Page:
================================
Archive for the 'Currently Reading' Category

“An Unabridged Sort of Guy”

Wednesday, March 4th, 2009

From Harry, Revised by Mark Sarvas:

Abridged or unabridged? That is the question.

Harry stands in the deserted, brightly lit Fiction & Literature section of his favorite chain bookstore, weighing a book in each hand. In his right, The Count of Monte Cristo (Penguin, unabridged) weighing in at a formidable 1,276 pages. In this left, The Count of Monte Cristo (Puffin Classics, abridged) tipping the scales at a svelte 396 pages. Harry weights the pros and cons of each, literally as well as figuratively.

He can’t deny that an irresistible bit of cachet comes with being an unabridged sort of guy. If depth follows effort, as Harry is reasonably convinced that it must, surely his best hope for a Dantes-esque rebirth must be found in these pages.

But Harry also knows himself, knows the limits of his attention span, and fears that The Count of Monte Cristo (Penguin, unabridged) is fated to end up as little more than an impressive desk ornament. And, he reasons, if the story can effectively be whittled down to a mere 396 pages (Puffin Classics, abridged), then how necessary can the rest really be? (92-3)


Harry Revised
is one of the contenders in The Morning News Tournament of Books. It has some impressive contortions in chronology, and can be quite funny, as I found the above passage, but it walks the thin line between humor and cringe-worthy pathos that can sometimes make for an uncomfortable read. I’ll keep reading to see if Harry can come of middle-age and pull off a Dantes-esque rebirth.

A Dog’s Intuition

Wednesday, February 4th, 2009

Eventually, she understood the house was keeping a secret from her.

All that winter and all through the spring, Almondine had known something was going to happen, but no matter where she looked she couldn’t find it. Sometimes, when she entered a room, there was the feeling that the thing that was going to happen had just been there, and she would stop and stare and peer around while the feeling seeped away as mysteriously as it had arrived.

I finally started The Story of Edgar Sawtelle, and am enjoying it so far, though I’m only about 100 pages in. I like the prose, the dog point of view, the characters, and their relationships to their dogs. I was amused to see Pat Holt’s description of the book in her recent post on publishing:

big-sprawling-summer-novel+Hamlet gimmick+beautiful-writing+struggling author backstory+DOGS DOGS DOGS = Must Read.

(Link from Blog of a Bookslut)

Food that Matters, a la Bittman

Wednesday, January 21st, 2009

From Salon’s review of Food Matters by Mark Bittman:

The essence of the Bittman approach is simplicity, ease and quality, but that means he has to walk a fine and constantly shifting line. Americans’ attitudes toward what we eat are laden with class and cultural baggage.
================================
Exercise task:
Continue the book blog archive from its last sentence. The data comes from a different source than the book blog archive.

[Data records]
================================
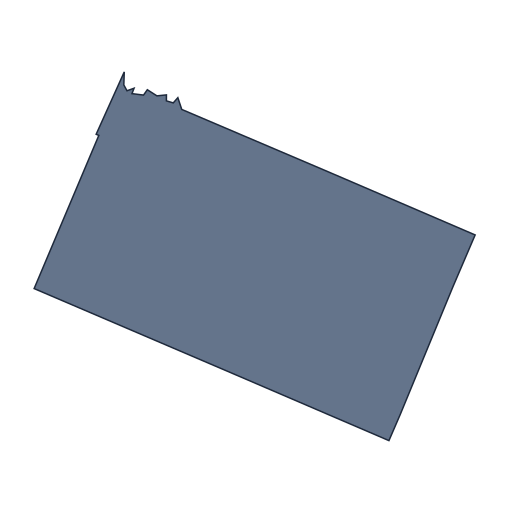 Washita, Oklahoma, United States of America (orthographic projection), rotated 203°
{"feature_id": "52423323B11549083721324", "entity_name": "Washita", "entity_type": "district", "adm_level": 2, "iso_a3": "USA", "parent_name": "United States of America", "parent_adm1": "Oklahoma", "projection": "orthographic", "projection_center": [-98.855, 35.281], "detail": "fine", "context": "isolated", "style": "filled", "palette": "slate", "viewbox_px": 512, "rotation_deg": 203, "n_neighbors": 0, "source": "geoboundaries", "source_scale": "gbopen_adm2", "svg_char_len": 442}
<svg xmlns="http://www.w3.org/2000/svg" viewBox="0 0 512 512"><g transform="rotate(203 256 256)"><path d="M62.5,361.0L219.2,361.7L381.6,361.9L389.8,371.2L392.0,364.6L399.1,363.8L401.4,369.3L409.8,364.7L421.0,366.6L422.4,360.2L433.6,357.0L433.8,362.8L439.3,357.7L444.5,361.8L449.2,374.0L450.7,305.6L447.8,305.6L447.5,139.3L227.2,138.7L61.5,138.0L61.3,166.2L62.7,304.9L62.5,361.0Z" fill="#64748b" stroke="#1e293b" stroke-width="1.5"/></g></svg>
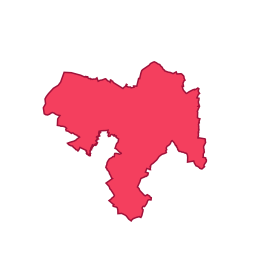 the district of Kudan, Kaduna, Nigeria, rotated 36°
{"feature_id": "59680162B63511927639310", "entity_name": "Kudan", "entity_type": "district", "adm_level": 2, "iso_a3": "NGA", "parent_name": "Nigeria", "parent_adm1": "Kaduna", "projection": "orthographic", "projection_center": [7.758, 11.266], "detail": "fine", "context": "isolated", "style": "filled", "palette": "rose", "viewbox_px": 256, "rotation_deg": 36, "n_neighbors": 0, "source": "geoboundaries", "source_scale": "gbopen_adm2", "svg_char_len": 5955}
<svg xmlns="http://www.w3.org/2000/svg" viewBox="0 0 256 256"><g transform="rotate(36 128 128)"><path d="M47.6,161.4L51.8,165.7L53.6,165.6L55.3,164.7L56.5,162.8L56.7,161.8L57.6,160.0L59.3,159.4L61.4,159.4L63.5,158.9L65.6,157.9L65.8,162.0L69.3,167.4L71.6,166.2L72.5,166.1L74.1,165.0L76.0,164.2L78.5,164.3L78.4,165.6L79.6,166.6L81.4,165.8L85.3,165.6L85.3,165.3L86.3,164.4L88.7,164.4L91.0,163.8L91.3,164.1L92.9,163.9L93.1,163.6L94.2,163.8L93.2,166.9L92.9,168.6L92.0,170.4L89.5,173.6L88.0,175.9L89.7,176.3L91.9,176.0L93.9,175.2L94.9,175.7L97.6,175.8L98.1,176.1L98.9,176.1L99.6,175.7L101.0,176.0L101.1,175.2L100.6,171.9L107.6,170.7L107.9,171.6L108.9,171.8L109.2,172.8L109.7,172.6L110.1,173.3L111.2,172.9L111.3,173.2L112.9,173.2L113.4,172.9L113.2,172.6L113.6,172.3L113.1,171.7L112.9,172.1L112.7,172.1L112.4,171.8L112.8,171.5L112.7,170.9L112.2,171.3L112.3,170.7L111.2,169.5L111.2,169.2L110.7,168.9L110.9,168.5L110.9,167.5L111.2,167.0L110.7,166.8L110.6,167.3L110.3,167.3L109.7,165.6L109.9,165.5L110.3,165.9L110.1,165.1L110.2,164.9L110.5,165.3L110.8,165.1L110.4,164.7L110.1,164.8L109.7,164.5L109.8,164.0L110.2,164.3L110.4,163.8L109.2,163.2L109.1,162.7L109.2,162.4L109.5,162.4L110.4,162.7L110.2,162.2L110.8,161.8L110.9,161.0L111.3,161.2L111.3,160.5L111.5,160.6L111.4,160.9L112.0,160.9L111.9,160.1L112.3,160.0L112.1,159.4L112.2,158.9L111.6,158.9L111.7,157.7L110.5,157.8L109.5,157.2L109.7,156.9L109.6,156.4L110.0,156.4L109.8,155.5L110.3,155.1L110.2,154.6L110.4,154.3L110.0,154.3L109.8,154.8L109.5,154.8L109.5,154.2L109.1,154.4L108.6,153.9L109.2,153.5L108.9,153.1L108.6,153.5L108.4,153.4L108.1,153.8L107.8,153.8L107.8,153.4L108.1,152.8L108.6,153.0L108.6,152.6L109.1,152.0L109.1,151.1L109.5,151.5L109.8,151.0L109.0,150.6L108.7,150.9L108.7,150.6L108.2,150.4L108.2,149.8L107.5,149.6L107.5,149.3L108.3,149.2L108.2,148.7L108.0,149.1L107.8,148.9L108.2,148.2L107.6,148.3L107.8,148.0L107.4,147.7L107.3,148.2L106.9,147.7L106.5,148.1L106.3,148.0L106.1,148.2L108.5,145.5L111.9,142.8L113.2,141.5L114.2,143.9L115.6,143.2L116.2,145.5L116.4,145.9L117.1,145.9L117.3,146.2L118.3,145.3L118.0,143.9L118.3,143.1L119.2,142.5L120.2,142.6L120.1,142.4L120.7,142.1L121.0,141.6L121.3,142.1L121.7,142.0L121.8,142.4L122.6,141.7L123.2,142.0L123.4,141.6L123.9,142.5L126.8,142.4L128.0,144.7L128.2,145.5L128.0,147.1L128.1,147.8L129.5,152.1L130.4,151.8L131.9,151.9L135.0,152.5L137.1,152.3L137.5,152.6L136.3,154.4L135.2,154.6L133.3,155.5L132.3,156.4L132.5,157.1L133.7,159.2L132.5,160.0L132.4,161.2L131.1,163.9L131.1,165.8L131.4,168.2L132.6,170.6L132.7,171.6L133.4,173.1L134.7,173.2L135.6,174.1L136.7,174.1L139.1,175.0L139.8,175.8L140.9,176.2L144.3,178.1L145.1,178.0L142.6,185.5L147.1,186.4L149.2,187.9L150.6,188.1L155.5,190.0L156.7,190.7L156.8,192.3L156.2,193.7L156.2,195.0L155.3,197.9L160.8,198.4L161.5,198.2L161.6,199.8L162.1,200.0L165.2,198.8L166.1,198.8L167.9,200.2L170.2,203.2L173.1,200.8L176.3,200.2L178.2,200.1L182.2,201.3L185.2,201.3L185.1,200.3L185.5,198.3L187.2,195.6L189.3,193.0L189.8,193.1L191.0,192.8L190.7,190.9L188.9,186.4L188.2,185.2L187.1,185.1L186.3,184.1L186.3,182.5L186.5,182.2L187.5,181.9L187.6,181.2L187.5,178.2L186.7,175.4L186.7,174.3L187.4,173.5L188.9,172.7L188.8,172.4L187.8,170.7L186.6,170.9L185.5,170.4L182.8,170.6L181.9,172.6L181.0,172.9L174.6,171.7L173.8,171.4L172.5,170.5L170.3,170.2L169.2,164.7L168.1,161.3L170.2,157.8L170.3,157.0L171.0,156.7L171.5,155.6L171.4,154.6L171.7,154.3L170.9,152.5L168.0,153.4L167.0,149.7L169.4,148.8L169.7,149.0L170.6,148.5L169.8,147.7L169.1,146.1L168.6,146.2L168.3,144.6L168.6,142.7L169.0,141.8L170.0,136.9L169.9,132.7L170.9,129.4L172.6,127.0L173.5,125.3L171.9,124.1L172.1,122.8L170.9,122.0L170.5,121.2L170.4,119.4L170.9,118.7L171.4,116.8L171.3,115.2L170.9,113.9L171.0,112.4L171.2,112.2L174.1,112.8L176.6,114.1L177.3,113.8L177.8,114.0L177.9,114.5L179.7,115.1L181.2,116.4L181.9,116.3L183.0,116.9L184.6,116.0L185.8,115.8L186.9,115.1L189.1,114.7L189.4,114.3L190.5,114.2L192.0,115.0L193.5,116.6L196.2,120.6L200.6,116.1L202.2,117.3L205.2,118.6L207.0,118.1L209.1,118.1L209.6,118.4L211.0,118.1L211.9,117.7L212.6,114.4L212.0,114.4L211.3,113.2L211.1,112.0L211.1,109.6L210.8,108.6L210.0,107.6L209.2,107.5L208.5,106.6L207.6,106.8L205.9,107.6L205.5,106.7L204.1,104.6L203.9,102.6L202.9,101.7L202.4,100.9L201.0,99.8L199.9,98.2L199.3,94.1L198.1,93.0L197.4,91.9L196.7,91.5L191.2,94.3L190.6,94.9L189.9,94.2L189.7,93.0L187.7,90.6L187.9,90.3L187.8,90.1L187.4,89.9L187.5,89.7L186.9,89.2L186.8,88.4L186.0,87.7L186.1,87.2L185.6,87.1L184.6,85.5L184.4,85.5L184.4,85.2L183.0,83.8L182.5,82.6L182.6,82.1L182.2,82.0L182.3,81.6L181.5,80.7L180.8,78.3L179.5,78.8L178.1,78.8L175.1,74.3L174.3,73.8L173.1,68.6L172.0,69.2L172.2,67.7L170.3,66.4L169.7,65.6L169.1,64.8L169.0,63.9L168.0,62.2L166.0,63.1L165.2,59.4L165.6,58.0L163.8,57.3L163.0,56.7L162.3,54.6L161.0,54.6L160.6,55.8L159.5,57.9L159.0,57.7L158.1,58.9L156.1,62.8L155.4,64.9L154.8,65.8L151.0,65.0L149.6,64.3L147.3,62.4L148.4,61.7L147.6,60.8L146.6,60.1L146.0,58.9L145.6,56.8L146.0,55.8L144.1,54.8L143.2,53.7L142.0,53.0L141.3,53.1L140.4,52.8L139.0,52.9L135.9,55.5L134.0,54.3L132.5,57.5L129.6,58.2L127.7,59.2L124.8,60.0L123.9,60.2L123.5,59.8L121.5,59.7L120.0,58.8L118.0,58.6L116.4,58.0L114.9,58.5L112.4,58.6L110.4,59.0L109.7,59.9L108.3,62.7L108.3,64.6L105.6,72.1L105.4,73.5L106.2,76.1L108.4,81.2L107.5,81.7L110.5,89.0L107.9,90.7L108.9,91.5L106.9,93.7L105.9,93.4L104.4,94.6L102.2,95.2L101.9,94.6L101.7,93.5L101.0,93.6L101.3,95.1L101.3,96.3L100.9,97.3L100.7,99.0L90.1,99.8L88.0,99.4L87.9,99.2L86.5,99.6L85.9,99.2L85.6,99.4L86.6,101.5L85.5,101.4L83.8,101.8L81.1,101.3L80.6,101.6L78.6,104.7L78.1,105.0L77.2,106.1L76.4,107.7L73.4,105.7L73.1,106.6L73.2,107.3L71.1,108.9L70.9,109.4L69.3,110.0L69.3,110.3L69.0,110.2L68.4,110.4L68.2,110.2L67.3,111.0L66.5,111.0L65.8,110.8L65.5,110.3L65.2,110.3L64.0,111.0L64.4,111.3L63.8,111.6L63.1,111.5L62.7,112.3L58.8,113.1L49.6,116.6L43.6,120.5L46.5,130.3L46.5,134.4L44.3,139.7L43.5,146.8L43.4,150.4L43.8,153.3L47.1,156.9L47.6,161.4Z" fill="#f43f5e" stroke="#9f1239" stroke-width="1.5"/></g></svg>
================================
Response to this exercise:
Now Bittman has waded even further into the fray by publishing “Food Matters: A Guide to Conscious Eating With More Than 75 Recipes,” an unusual blend of manifesto, self-help manual and cookbook designed to convince people that they can drastically improve their diets with relatively little discomfort. Not only that, but in doing so, Bittman avows, they can also save the planet and relieve some of the pressure on their pocketbooks. As promises go, that’s a whopper, a super-trifecta encompassing the major obsessions of the current moment: weight loss, environmentalism and penny-pinching.

Laura Miller succinctly notes that Bittman’s book is “applied Pollan”, referring to Michael, who wrote The Omnivore’s Dilemma (reductive summary: eat more local, sustainably created foods) and In Defense of Food (reductive summary: Eat food, not too much, mostly plants”)

I’ve been a fan of Bittman’s since he wrote for Cook’s Illustrated. He’s the creator of the New York Times cooking column “The Minimalist,” advocating real food cooked simply and easily. He has Bitten, a blog at the New York Times, and his How to Cook Everything, which I consult so often pages are falling out, just celebrated its 10th anniversary.

My family and I aren’t ready to try the “vegan till 6pm plan”, but I was game to give the Food Matters approach a try. This was Monday’s meal plan:

Breakfast: yogurt and cereal
Morning snack: tofu and berry smoothie and frozen waffles
Lunch: Spinach and sweet potato salad with warm bacon dressing
Afternoon snack: buttered popcorn made on the stovetop, and hot cocoa
Dinner: Beet soup with Three Legumes (From Deborah Madison’s Vegetarian Cooking for Everyone)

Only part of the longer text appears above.